Objective: To compare the efficacy and safety of temporary uterine packing combined with topical tranexamic acid (TA) as adjunct for reducing blood loss following an elective cesarean delivery with intravenous tranexamic acid and placebo in women who have at least one risk factor for postpartum hemorrhage. 
Patients and methods: A double-blind, randomized clinical trial (: NCT03706339) conducted on 450 pregnant women at term (38–40 weeks) gestation scheduled for elective cesarean delivery, who were assigned to either intravenous TA, topical TA, or placebo(saline). The main outcome measures were blood loss at and 6 hours after cesarean delivery, the need for any additional oxytoxic drugs, and TA-related side effects. 

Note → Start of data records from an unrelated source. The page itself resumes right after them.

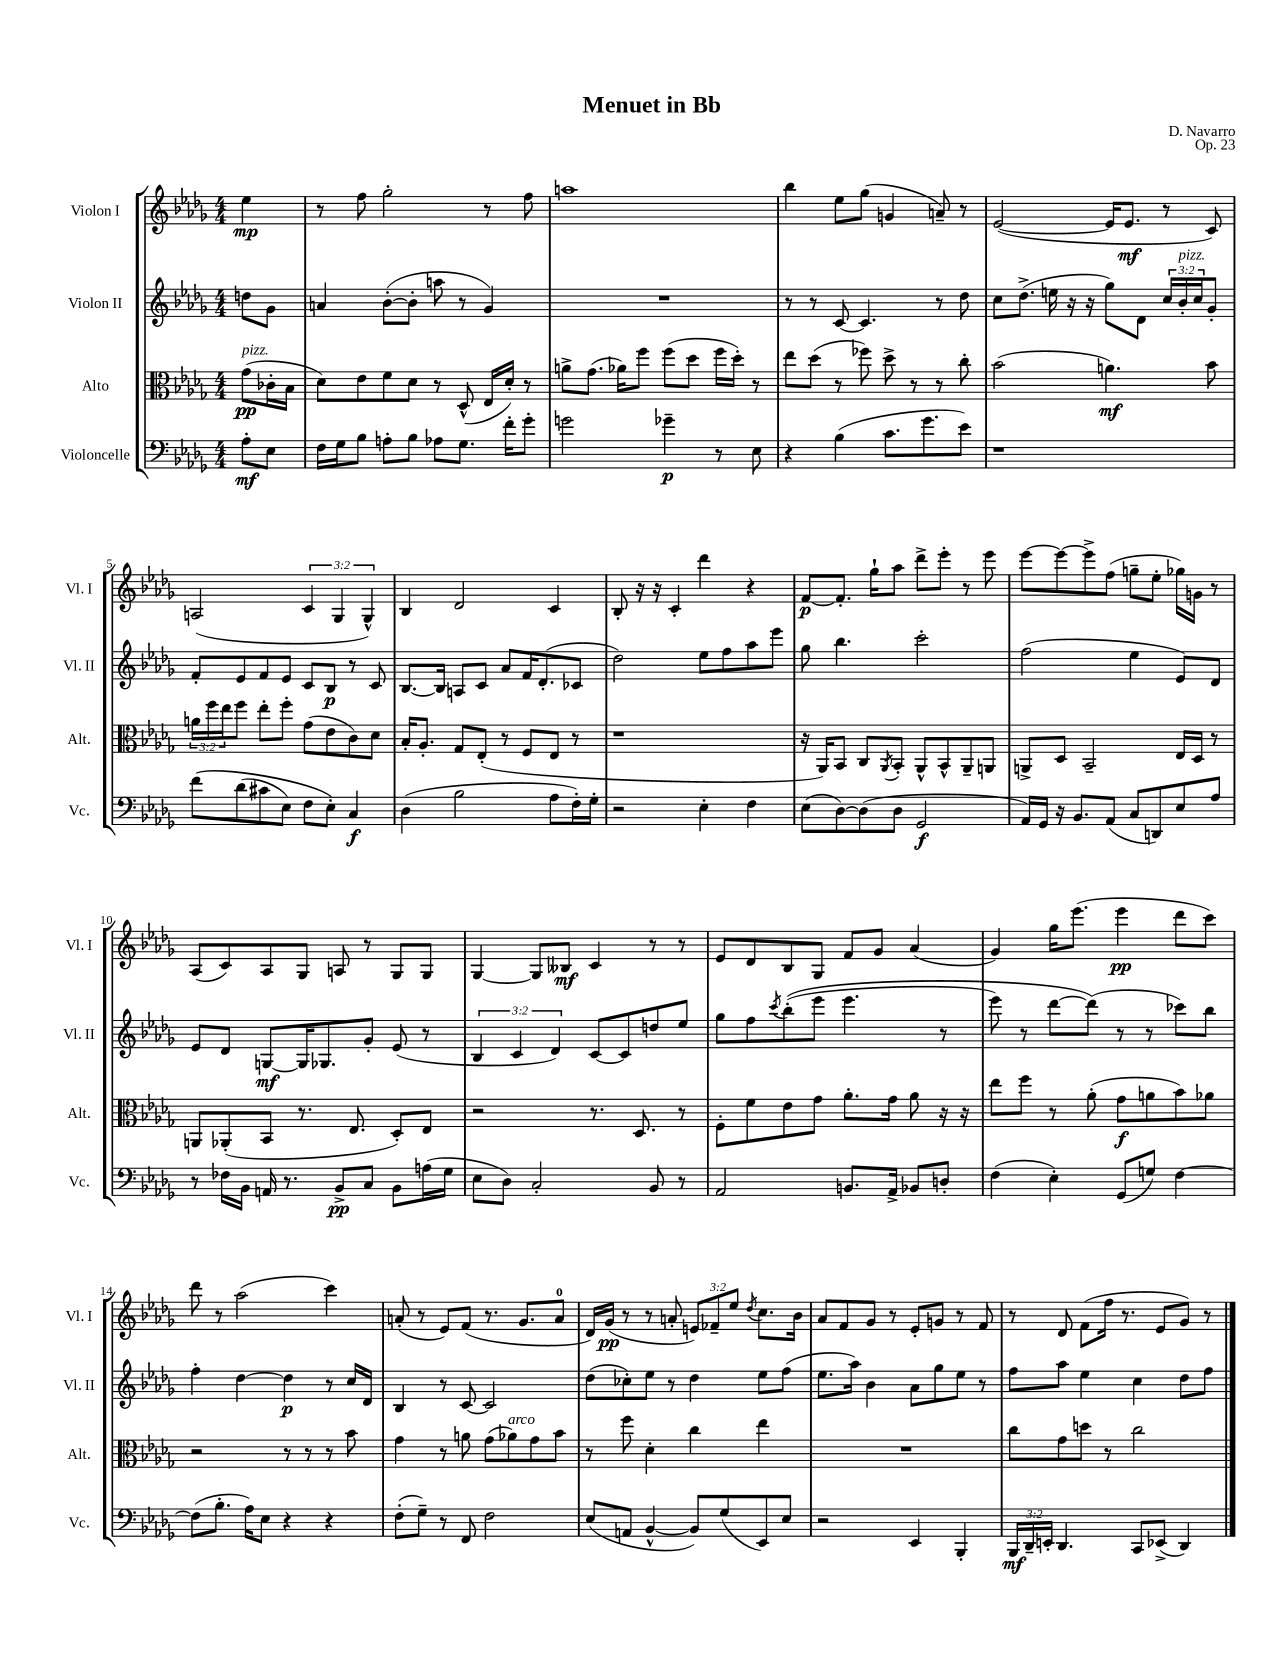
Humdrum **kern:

**kern	**kern	**kern	**kern
*staff4	*staff3	*staff2	*staff1
*clefF4	*clefC3	*clefG2	*clefG2
*k[b-e-a-d-g-]	*k[b-e-a-d-g-]	*k[b-e-a-d-g-]	*k[b-e-a-d-g-]
*M4/4	*M4/4	*M4/4	*M4/4
8A-'\L	(8g-\L	8dd\L	4ee-\
8E-\J	16c-'\L	8g-\J	.
.	16B-\JJ	.	.
=	=	=	=
16F\LL	8d-\L)	4a/	8r
16G-\J	.	.	.
8B-\J	8e-\	.	8ff\
8A'\L	8f\	([8b-'\L	2gg-'\
8B-\J	8d-\J	8b-'\]J	.
8A-\L	8r	8aa\	.
8.G-\J	(8D-^^/	8r	.
.	16E-/LL	4g-/)	8r
16f'\LK	16d-'/JJ)	.	.
8g-'\J	8r	.	8ff\
=	=	=	=
2g\	8a^\L	1r	1aa
.	(8.g-\J	.	.
.	16a-\LK)	.	.
.	8ff\J	.	.
4g-~\	(8ff\L	.	.
.	8dd-\J	.	.
8r	16ff\LL	.	.
.	16dd-'\JJ)	.	.
8E-\	8r	.	.
=	=	=	=
4r	8ee-\L	8r	4bb-\
.	(8dd-\J	8r	.
(4B-\	8r	[8c/	8ee-\L
.	8ff-\)	4.c/]	(8gg-\J
8.c\L	8dd-^\	.	4g/
.	8r	.	.
8.g-\	.	.	.
.	8r	8r	8a~/)
8e-\J)	8cc'\	8dd-\	8r
=	=	=	=
1r	(2b-\	8cc\L	([2e-/
.	.	(8.dd-^\J	.
.	.	16ee\	.
.	.	16r	.
.	.	16r	.
.	4.a\)	8gg-\L)	16e-/]LK
.	.	.	8.e-/J
.	.	8d-\J	.
.	.	24cc/LL	8r
.	.	24b-'/	.
.	.	24cc/J	.
.	8b-\	8g-'/J	8c/)
=	=	=	=
&(8f\L	24a\LL	8f'/L	(2A/
.	24ff\	.	.
.	24ee-\J	.	.
(8d-\	8ff\J	8e-/	.
8c#\	8ee-'\L	8f/	.
8E-\J)	8ff'\J	8e-/J	.
8F\L	(8g-\L	8c/L	6c/
8E-'\J&)	8e-\	8B-/J	.
.	.	.	6G-/
4C/	8c\)	8r	.
.	.	.	6G-^^/)
.	8d-\J	8c/	.
=	=	=	=
(4D-\	16B-'/LK	[8.B-/L	4B-/
.	8.A-'/J	.	.
.	.	16B-/]Jk	.
2B-\	8G-/L	8A/L	2d-/
.	(8E-'/J	8c/J	.
.	8r	8a-/L	.
.	8F/L	16f/K	.
.	.	(8.d-'/	.
8A-\L	8E-/J	.	4c/
16F'\L)	8r	8c-/J	.
16G-'\JJ	.	.	.
=	=	=	=
2r	1r	2dd-\)	8B-'/
.	.	.	16r
.	.	.	16r
.	.	.	4c'/
4E-'\	.	8ee-\L	4ddd-\
.	.	8ff\	.
4F\	.	8aa-\	4r
.	.	8eee-\J	.
=	=	=	=
(8E-\L	16r	8gg-\	[8f/L
.	16AA-/LK)	.	.
[8D-\)	8BB-/J	4.bb-\	8.f'/]J
(8D-\]	8C/L	.	.
.	.	.	16gg-`\LK
.	8qAA-/	.	.
8D-\J	8BB-'/J	.	8aa-\J
2GG-/	8AA-^^/L	2ccc'\	8ddd-^\L
.	8BB-^^/	.	8eee-'\J
.	8AA-~/	.	8r
.	8AA/J	.	8eee-\
=	=	=	=
16AA-/LL)	8AA^/L	(2ff\	[8eee-\L
16GG-/JJ	.	.	.
16r	8D-/J	.	8eee-\_
8.BB-/L	.	.	.
.	2BB-~/	.	8eee-^\]
(8AA-/J	.	.	(8ff\J
8C/L	.	4ee-\	8gg~\L
8DD/)	.	.	8ee-'\J
8E-/	16E-/LL	8e-/L)	16gg-\LL)
.	16D-/JJ	.	16g\JJ
8A-/J	8r	8d-/J	8r
=	=	=	=
8r	8AA/L	8e-/L	(8A-/L
16F-\LL	(8AA-'/	8d-/J	8c/)
16BB-\JJ	.	.	.
16AA/	8BB-/J	[8G/L	8A-/
8.r	.	.	.
.	8.r	16G/]K	8G-/J
.	.	8.G-/	.
8BB-^/L	.	.	8A/
.	8.E-/	.	.
8C/J	.	8g-'/J	8r
8BB-\L	8D-'/L)	(8e-/	8G-/L
(16A\L	8E-/J	8r	8G-/J
16G-\JJ	.	.	.
=	=	=	=
8E-\L	2r	6B-/	[4G-/
8D-\J)	.	.	.
.	.	6c/	.
2C'/	.	.	8G-/]L
.	.	6d-/)	.
.	.	.	8B--/J
.	8.r	[8c/L	4c/
.	.	8c/]	.
.	8.D-/	.	.
8BB-/	.	8dd/	8r
8r	8r	8ee-/J	8r
=	=	=	=
2AA-/	8F'\L	8gg-\L	8e-/L
.	8f\	8ff\	8d-/
.	.	8qccc/	.
.	8e-\	&((8bb-'\	8B-/
.	8g-\J	8eee-\J	8G-/J
8.BB/L	8.a-'\L	4.eee-\	8f/L
.	.	.	8g-/J
16AA-^/Jk	16g-\Jk	.	.
8BB-/L	8a-\	.	(4a-/
8D'/J	16r	8r	.
.	16r	.	.
=	=	=	=
(4F\	8ee-\L	8eee-\)	4g-/)
.	8ff\J	8r	.
4E-'\)	8r	[8ddd-\L	16gg-\LK
.	.	.	(8.eee-\J
.	(8a-'\	(8ddd-\]J&)	.
(8GG-/L	8g-\L	8r	4eee-\
8G/J)	8a\	8r	.
[4F\	8b-\)	8ccc-\L)	8ddd-\L
.	8a-\J	8bb-\J	8ccc\J)
=	=	=	=
(8F\]L	2r	4ff'\	8ddd-\
8.B-'\J	.	.	8r
.	.	[4dd-\	(2aa-\
16A-\LK)	.	.	.
8E-\J	.	.	.
4r	8r	4dd-\]	.
.	8r	.	.
4r	8r	8r	4ccc\)
.	8b-\	16cc/LL	.
.	.	16d-/JJ	.
=	=	=	=
(8F'\L	4g-\	4B-/	(8a'/
8G-~\J)	.	.	8r
8r	8r	8r	8e-/L)
8FF/	8a\	[8c/	(8f/J
2F\	(8g-\L	2c/]	8.r
.	8a-\)	.	.
.	.	.	8.g-/L
.	8g-\	.	.
.	8b-\J	.	8a/J
=	=	=	=
(8E-/L	8r	(8dd-\L	16d-/LL)
.	.	.	(16g-/JJ
8AA/J	8ff\	8cc-'\)	8r
[4BB-^^/	4d-'\	8ee-\J	8r
.	.	8r	8a'/
8BB-/]L)	4cc\	4dd-\	12e/L)
.	.	.	12f-~/
(8G-/	.	.	.
.	.	.	12ee-/J
.	.	.	8qdd-/
8EE-/)	4ee-\	8ee-\L	8.cc\L
8E-/J	.	(8ff\J	.
.	.	.	16b-\Jk
=	=	=	=
2r	1r	8.ee-\L	8a-/L
.	.	.	8f/
.	.	16aa-\Jk)	.
.	.	4b-\	8g-/J
.	.	.	8r
4EE-/	.	8a-\L	8e-'/L
.	.	8gg-\	8g/J
4BBB-'/	.	8ee-\J	8r
.	.	8r	8f/
=	=	=	=
24BBB-/LL	8cc\L	8ff\L	8r
24DD-~/	.	.	.
24EE'/JJ	.	.	.
4.DD-/	8g-\	8aa-\J	8d-/
.	8dd\J	4ee-\	(8f\L
.	8r	.	16ff\Jk
.	.	.	8.r
8CC/L	2cc\	4cc\	.
(8EE-^/J	.	.	8e-/L
4DD-/)	.	8dd-\L	8g-/J)
.	.	8ff\J	8r
==	==	==	==
*-	*-	*-	*-
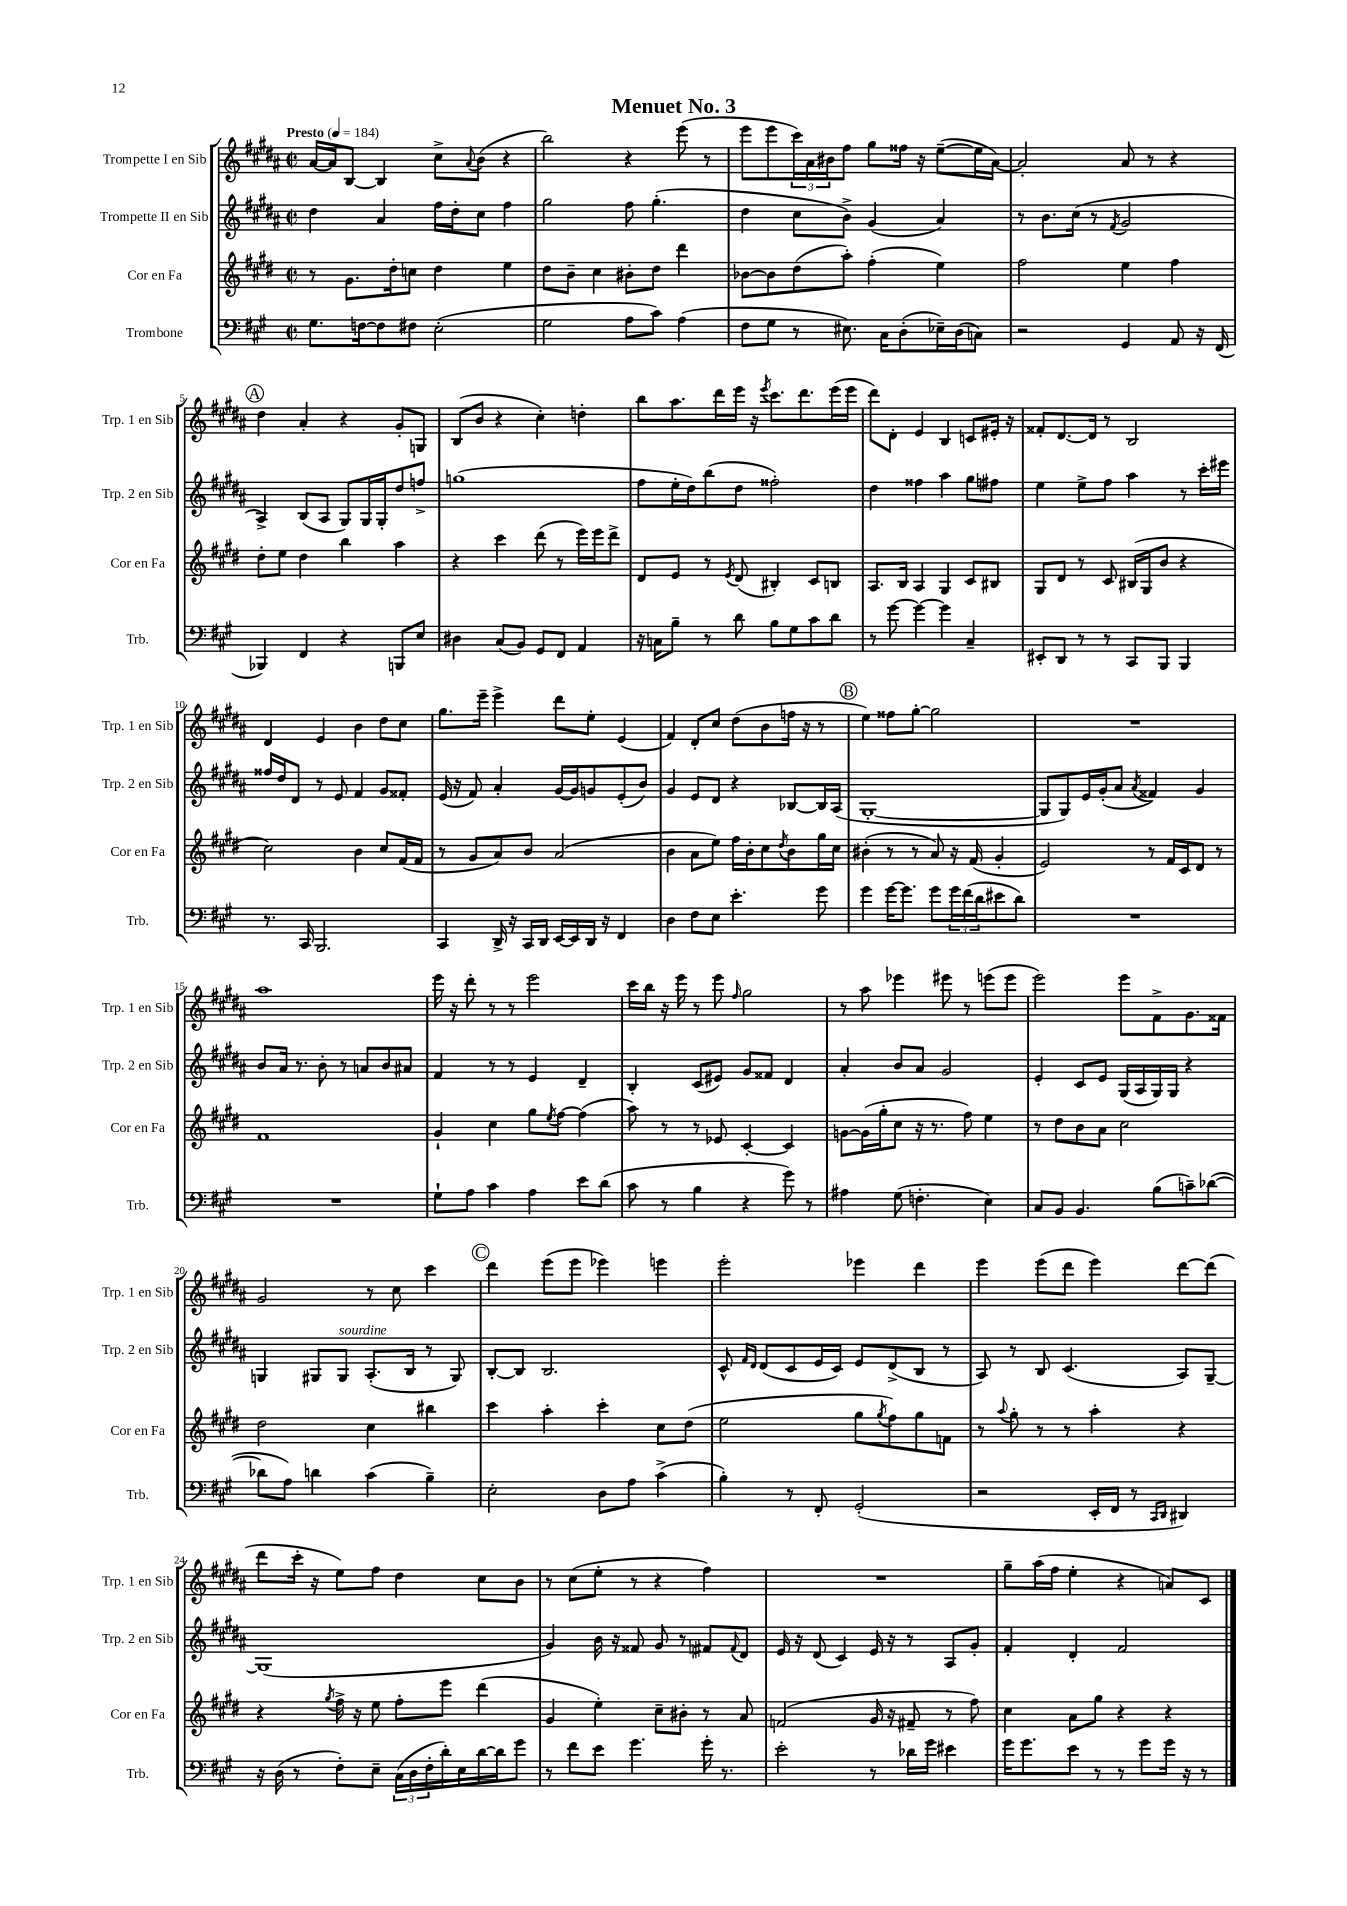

 Results: There was a significant decrease in the intraoperative blood loss and total blood loss in both topical TA and IV TA groups compared to placebo group (p=0.0001,0.0001,0.0001,0.0001). Also, the need to extra uterotonics was significant decrease in IV TA group, 9 (6%) patients compared to 33 (22%) patients in placebo group, and 24 (16%) patients in topical TA group, (p=0.0001 and 0.006) respectively. Finally, operative time, hospital stay, postoperative hemoglobin, and post-operative complication showed no significant difference between the three groups (P= 0.276, 0.126, 0.853, 0.955, 1.00, 1.00) respectively. 
Conclusion: IV TA and temporary uterine packing combined with topical tranexamic acid is more effective than placebo in reducing total blood loss during and after cesarean delivery in women who have at least one risk factor for postpartum hemorrhage, but IV TA more effective.